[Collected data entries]
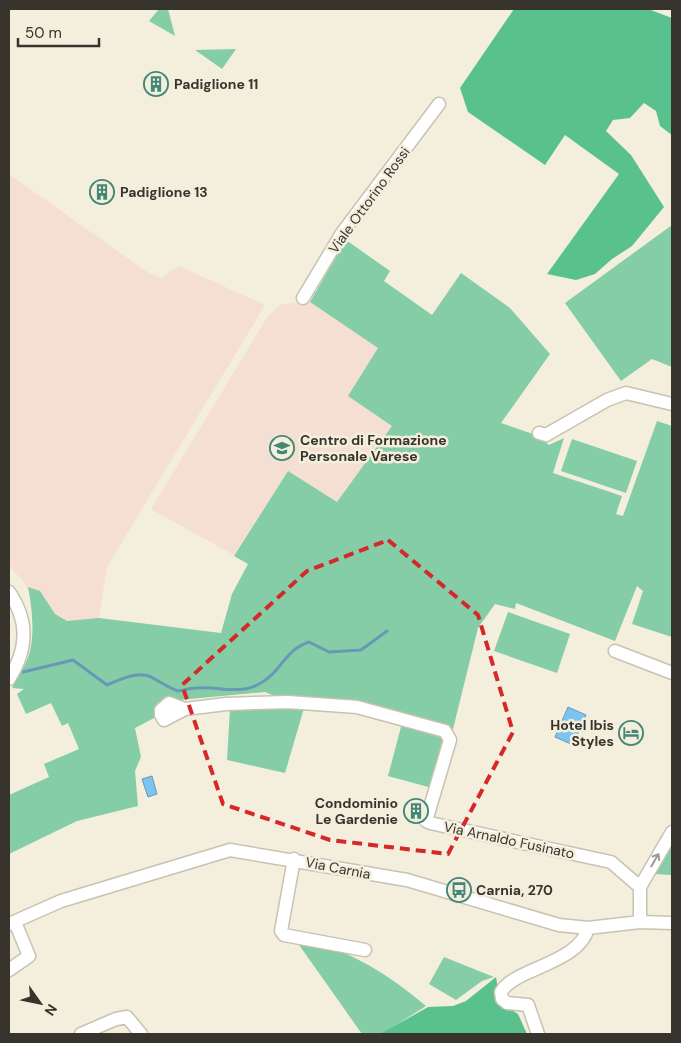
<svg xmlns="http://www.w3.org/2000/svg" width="681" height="1043" viewBox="0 0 681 1043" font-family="'DM Sans',sans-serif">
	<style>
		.education { fill: #f5dfd2 }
		.green { fill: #84cda6 }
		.forest { fill: #59c18d }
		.water { fill: #7bc4f2; stroke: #6799b7 }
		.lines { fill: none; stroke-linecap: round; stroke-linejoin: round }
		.stream { stroke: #6799b7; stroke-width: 3 }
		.minor-casing { stroke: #c8c2b2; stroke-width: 15 }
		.minor { stroke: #fff; stroke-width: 12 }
		.oneway { stroke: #9b9a96 }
		.marked { fill: none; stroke: #d62828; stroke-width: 4; stroke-dasharray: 10 6; stroke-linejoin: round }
		.labels { text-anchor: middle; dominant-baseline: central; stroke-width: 5; stroke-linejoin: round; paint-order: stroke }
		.poi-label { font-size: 14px; font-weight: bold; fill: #37342e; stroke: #f4eedd; text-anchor: start }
		.street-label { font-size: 14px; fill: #37342e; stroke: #f4eedd }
	</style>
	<rect width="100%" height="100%" fill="#f4eedd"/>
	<path class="education" d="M9 174 147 272 161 278 179 266 265 305 107 567 99 618 84 640 43 622 24 582 9 566Z
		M310 302 378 348 392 426 337 503 288 471 234 555 151 509 268 316 281 304Z"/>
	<path class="green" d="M159 9H168L175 36 149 21Z
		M236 49 222 69 195 50Z
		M672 225V367L652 359 621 381 565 303Z
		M346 240 390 271 384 281 432 315 461 273 510 308 550 354 501 423 539 436 549 445 564 438 553 473 622 496 616 514 623 516 657 421 672 426V637L632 624 643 591 637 586 615 641 516 603 515 609 495 604 478 628 453 729 354 702 277 697 265 692 158 702 154 718 135 728 141 757 135 771 138 806 77 821 9 854V795L49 777 44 764 79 749 68 723 62 726 51 703 26 714 17 694 24 689 12 688C17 679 23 669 27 660 36 639 32 608 28 587L40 591 55 614 67 621 99 618 221 633 232 594 248 564 234 556 288 471 337 502 392 426 348 396 378 348 310 302Z
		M572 439 637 461 626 493 561 471Z
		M508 612 570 634 557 673 494 651Z
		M264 707 304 708 285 773 227 760 230 709Z
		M402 723 437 732 446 742 432 788 388 776Z
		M672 845V875L654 874Z
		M297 942C308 944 320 944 331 948 366 960 399 983 426 1006L382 1034H362Z
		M444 957 494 977 482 981 456 1000 429 984Z"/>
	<path class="forest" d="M514 9H648L672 18V135L660 126 656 111 644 103 630 118 613 120 606 131 631 155 664 207 632 246 612 259 595 274 576 280 547 274 619 174 565 135 545 165 468 112 460 88Z
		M496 977C498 986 497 994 500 1003L518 1014 527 1034H380L428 1007 453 1006 466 1001Z"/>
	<path class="water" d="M568 707 586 715 573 745 555 737Z
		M152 776 157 794 148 797 142 779Z"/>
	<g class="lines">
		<path class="stream" d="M23 672 73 660 107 685C122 679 138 670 153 678 162 683 169 688 178 691 184 690 191 688 197 688 217 686 240 695 259 684 281 673 284 650 309 642L329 652 361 650 387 631"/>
		<defs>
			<path id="minor" d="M303 298 342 233 439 104
				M539 433 546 435 607 400 626 393 672 404
				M9 592C29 621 28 649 9 679
				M615 651 672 673
				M185 709 164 720 161 715V710L169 703 185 709 226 704 288 702 357 707 445 731 450 740 426 821 430 823 611 862 640 887
				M294 859 281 931 284 935 365 950
				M640 922V887L672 832
				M9 924 61 901 230 850 407 880 559 925 588 928 640 922 672 923
				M9 970 29 956 15 922
				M81 1034 116 1019 127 1017 141 1034
				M538 1034 528 1005 507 1003 502 999 501 992C514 968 579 964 588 928"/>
		</defs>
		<use href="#minor" class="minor-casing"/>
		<use href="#minor" class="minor"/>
	</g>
	<defs><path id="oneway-shaft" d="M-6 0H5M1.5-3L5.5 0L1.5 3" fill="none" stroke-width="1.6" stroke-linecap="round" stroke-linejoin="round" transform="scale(1.25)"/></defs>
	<use class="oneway" href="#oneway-shaft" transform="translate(655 860) rotate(-60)"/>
	<path class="marked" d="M388 540 478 615 513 732 448 854 330 840 223 804 182 685 307 571Z"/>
	<defs>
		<symbol id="building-ring" viewBox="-11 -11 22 22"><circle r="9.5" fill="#f4eedd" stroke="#448678" stroke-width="1.5"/><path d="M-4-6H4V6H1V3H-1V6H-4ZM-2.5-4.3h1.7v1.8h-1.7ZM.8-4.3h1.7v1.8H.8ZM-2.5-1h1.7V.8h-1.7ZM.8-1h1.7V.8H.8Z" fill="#448678"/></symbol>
		<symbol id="school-ring" viewBox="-11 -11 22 22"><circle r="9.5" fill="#f4eedd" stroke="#448678" stroke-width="1.5"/><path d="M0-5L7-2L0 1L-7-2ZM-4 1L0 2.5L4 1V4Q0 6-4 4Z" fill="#448678"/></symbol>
		<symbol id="hotel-ring" viewBox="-11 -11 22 22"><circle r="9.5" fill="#f4eedd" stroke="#448678" stroke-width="1.5"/><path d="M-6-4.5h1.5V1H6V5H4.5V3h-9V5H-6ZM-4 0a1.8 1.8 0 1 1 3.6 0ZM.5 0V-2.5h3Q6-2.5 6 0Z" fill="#448678"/></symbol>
		<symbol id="bus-ring" viewBox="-11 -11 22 22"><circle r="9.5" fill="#f4eedd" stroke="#448678" stroke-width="1.5"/><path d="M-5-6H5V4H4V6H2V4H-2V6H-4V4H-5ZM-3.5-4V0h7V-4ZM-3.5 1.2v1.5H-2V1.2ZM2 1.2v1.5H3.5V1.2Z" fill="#448678"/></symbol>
	</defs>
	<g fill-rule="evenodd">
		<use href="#building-ring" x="142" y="70" width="28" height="28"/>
		<use href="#building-ring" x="88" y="178" width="28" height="28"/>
		<use href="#school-ring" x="268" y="434" width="28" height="28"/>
		<use href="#hotel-ring" x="617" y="719" width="28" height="28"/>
		<use href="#building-ring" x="402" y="797" width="28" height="28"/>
		<use href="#bus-ring" x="445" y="876" width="28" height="28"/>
	</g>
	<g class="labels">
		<g class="poi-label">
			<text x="174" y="84">Padiglione 11</text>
			<text x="120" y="192">Padiglione 13</text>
			<text x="300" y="440">Centro di Formazione<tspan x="300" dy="16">Personale Varese</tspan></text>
			<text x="614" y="725" text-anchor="end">Hotel Ibis<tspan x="614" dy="16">Styles</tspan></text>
			<text x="398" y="803" text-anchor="end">Condominio<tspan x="398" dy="16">Le Gardenie</tspan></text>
			<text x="476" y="890">Carnia, 270</text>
		</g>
		<g class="street-label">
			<text transform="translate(369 200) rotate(-54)">Viale Ottorino Rossi</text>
			<text transform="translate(509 840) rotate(12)">Via Arnaldo Fusinato</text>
			<text transform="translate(338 868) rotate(11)">Via Carnia</text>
		</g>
	</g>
	<rect width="681" height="1043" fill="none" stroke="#37342e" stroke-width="20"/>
	<g transform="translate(40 1003) rotate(123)" stroke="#f4eedd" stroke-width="4" paint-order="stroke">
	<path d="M0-4L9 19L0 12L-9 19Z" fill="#37342e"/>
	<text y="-8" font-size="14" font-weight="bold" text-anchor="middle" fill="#37342e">N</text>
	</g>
	<path d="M18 38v8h81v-8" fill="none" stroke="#37342e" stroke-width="2.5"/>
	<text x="25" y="38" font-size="15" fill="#37342e" stroke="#f4eedd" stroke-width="4" paint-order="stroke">50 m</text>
</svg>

• YOUR INSTRUCTIONS: Leaving the pictures out, write out every entry exactly.

• PROBLEM SOLUTION:
<svg xmlns="http://www.w3.org/2000/svg" width="681" height="1043" viewBox="0 0 681 1043" font-family="'DM Sans',sans-serif">
	<style>
		.education { fill: #f5dfd2 }
		.green { fill: #84cda6 }
		.forest { fill: #59c18d }
		.water { fill: #7bc4f2; stroke: #6799b7 }
		.lines { fill: none; stroke-linecap: round; stroke-linejoin: round }
		.stream { stroke: #6799b7; stroke-width: 3 }
		.minor-casing { stroke: #c8c2b2; stroke-width: 15 }
		.minor { stroke: #fff; stroke-width: 12 }
		.oneway { stroke: #9b9a96 }
		.marked { fill: none; stroke: #d62828; stroke-width: 4; stroke-dasharray: 10 6; stroke-linejoin: round }
		.labels { text-anchor: middle; dominant-baseline: central; stroke-width: 5; stroke-linejoin: round; paint-order: stroke }
		.poi-label { font-size: 14px; font-weight: bold; fill: #37342e; stroke: #f4eedd; text-anchor: start }
		.street-label { font-size: 14px; fill: #37342e; stroke: #f4eedd }
	</style>
	<rect width="100%" height="100%" fill="#f4eedd"/>
	<path class="education" d="M9 174 147 272 161 278 179 266 265 305 107 567 99 618 84 640 43 622 24 582 9 566Z
		M310 302 378 348 392 426 337 503 288 471 234 555 151 509 268 316 281 304Z"/>
	<path class="green" d="M159 9H168L175 36 149 21Z
		M236 49 222 69 195 50Z
		M672 225V367L652 359 621 381 565 303Z
		M346 240 390 271 384 281 432 315 461 273 510 308 550 354 501 423 539 436 549 445 564 438 553 473 622 496 616 514 623 516 657 421 672 426V637L632 624 643 591 637 586 615 641 516 603 515 609 495 604 478 628 453 729 354 702 277 697 265 692 158 702 154 718 135 728 141 757 135 771 138 806 77 821 9 854V795L49 777 44 764 79 749 68 723 62 726 51 703 26 714 17 694 24 689 12 688C17 679 23 669 27 660 36 639 32 608 28 587L40 591 55 614 67 621 99 618 221 633 232 594 248 564 234 556 288 471 337 502 392 426 348 396 378 348 310 302Z
		M572 439 637 461 626 493 561 471Z
		M508 612 570 634 557 673 494 651Z
		M264 707 304 708 285 773 227 760 230 709Z
		M402 723 437 732 446 742 432 788 388 776Z
		M672 845V875L654 874Z
		M297 942C308 944 320 944 331 948 366 960 399 983 426 1006L382 1034H362Z
		M444 957 494 977 482 981 456 1000 429 984Z"/>
	<path class="forest" d="M514 9H648L672 18V135L660 126 656 111 644 103 630 118 613 120 606 131 631 155 664 207 632 246 612 259 595 274 576 280 547 274 619 174 565 135 545 165 468 112 460 88Z
		M496 977C498 986 497 994 500 1003L518 1014 527 1034H380L428 1007 453 1006 466 1001Z"/>
	<path class="water" d="M568 707 586 715 573 745 555 737Z
		M152 776 157 794 148 797 142 779Z"/>
	<g class="lines">
		<path class="stream" d="M23 672 73 660 107 685C122 679 138 670 153 678 162 683 169 688 178 691 184 690 191 688 197 688 217 686 240 695 259 684 281 673 284 650 309 642L329 652 361 650 387 631"/>
		<defs>
			<path id="minor" d="M303 298 342 233 439 104
				M539 433 546 435 607 400 626 393 672 404
				M9 592C29 621 28 649 9 679
				M615 651 672 673
				M185 709 164 720 161 715V710L169 703 185 709 226 704 288 702 357 707 445 731 450 740 426 821 430 823 611 862 640 887
				M294 859 281 931 284 935 365 950
				M640 922V887L672 832
				M9 924 61 901 230 850 407 880 559 925 588 928 640 922 672 923
				M9 970 29 956 15 922
				M81 1034 116 1019 127 1017 141 1034
				M538 1034 528 1005 507 1003 502 999 501 992C514 968 579 964 588 928"/>
		</defs>
		<use href="#minor" class="minor-casing"/>
		<use href="#minor" class="minor"/>
	</g>
	<defs><path id="oneway-shaft" d="M-6 0H5M1.5-3L5.5 0L1.5 3" fill="none" stroke-width="1.6" stroke-linecap="round" stroke-linejoin="round" transform="scale(1.25)"/></defs>
	<use class="oneway" href="#oneway-shaft" transform="translate(655 860) rotate(-60)"/>
	<path class="marked" d="M388 540 478 615 513 732 448 854 330 840 223 804 182 685 307 571Z"/>
	<defs>
		<symbol id="building-ring" viewBox="-11 -11 22 22"><circle r="9.5" fill="#f4eedd" stroke="#448678" stroke-width="1.5"/><path d="M-4-6H4V6H1V3H-1V6H-4ZM-2.5-4.3h1.7v1.8h-1.7ZM.8-4.3h1.7v1.8H.8ZM-2.5-1h1.7V.8h-1.7ZM.8-1h1.7V.8H.8Z" fill="#448678"/></symbol>
		<symbol id="school-ring" viewBox="-11 -11 22 22"><circle r="9.5" fill="#f4eedd" stroke="#448678" stroke-width="1.5"/><path d="M0-5L7-2L0 1L-7-2ZM-4 1L0 2.5L4 1V4Q0 6-4 4Z" fill="#448678"/></symbol>
		<symbol id="hotel-ring" viewBox="-11 -11 22 22"><circle r="9.5" fill="#f4eedd" stroke="#448678" stroke-width="1.5"/><path d="M-6-4.5h1.5V1H6V5H4.5V3h-9V5H-6ZM-4 0a1.8 1.8 0 1 1 3.6 0ZM.5 0V-2.5h3Q6-2.5 6 0Z" fill="#448678"/></symbol>
		<symbol id="bus-ring" viewBox="-11 -11 22 22"><circle r="9.5" fill="#f4eedd" stroke="#448678" stroke-width="1.5"/><path d="M-5-6H5V4H4V6H2V4H-2V6H-4V4H-5ZM-3.5-4V0h7V-4ZM-3.5 1.2v1.5H-2V1.2ZM2 1.2v1.5H3.5V1.2Z" fill="#448678"/></symbol>
	</defs>
	<g fill-rule="evenodd">
		<use href="#building-ring" x="142" y="70" width="28" height="28"/>
		<use href="#building-ring" x="88" y="178" width="28" height="28"/>
		<use href="#school-ring" x="268" y="434" width="28" height="28"/>
		<use href="#hotel-ring" x="617" y="719" width="28" height="28"/>
		<use href="#building-ring" x="402" y="797" width="28" height="28"/>
		<use href="#bus-ring" x="445" y="876" width="28" height="28"/>
	</g>
	<g class="labels">
		<g class="poi-label">
			<text x="174" y="84">Padiglione 11</text>
			<text x="120" y="192">Padiglione 13</text>
			<text x="300" y="440">Centro di Formazione<tspan x="300" dy="16">Personale Varese</tspan></text>
			<text x="614" y="725" text-anchor="end">Hotel Ibis<tspan x="614" dy="16">Styles</tspan></text>
			<text x="398" y="803" text-anchor="end">Condominio<tspan x="398" dy="16">Le Gardenie</tspan></text>
			<text x="476" y="890">Carnia, 270</text>
		</g>
		<g class="street-label">
			<text transform="translate(369 200) rotate(-54)">Viale Ottorino Rossi</text>
			<text transform="translate(509 840) rotate(12)">Via Arnaldo Fusinato</text>
			<text transform="translate(338 868) rotate(11)">Via Carnia</text>
		</g>
	</g>
	<rect width="681" height="1043" fill="none" stroke="#37342e" stroke-width="20"/>
	<g transform="translate(40 1003) rotate(123)" stroke="#f4eedd" stroke-width="4" paint-order="stroke">
	<path d="M0-4L9 19L0 12L-9 19Z" fill="#37342e"/>
	<text y="-8" font-size="14" font-weight="bold" text-anchor="middle" fill="#37342e">N</text>
	</g>
	<path d="M18 38v8h81v-8" fill="none" stroke="#37342e" stroke-width="2.5"/>
	<text x="25" y="38" font-size="15" fill="#37342e" stroke="#f4eedd" stroke-width="4" paint-order="stroke">50 m</text>
</svg>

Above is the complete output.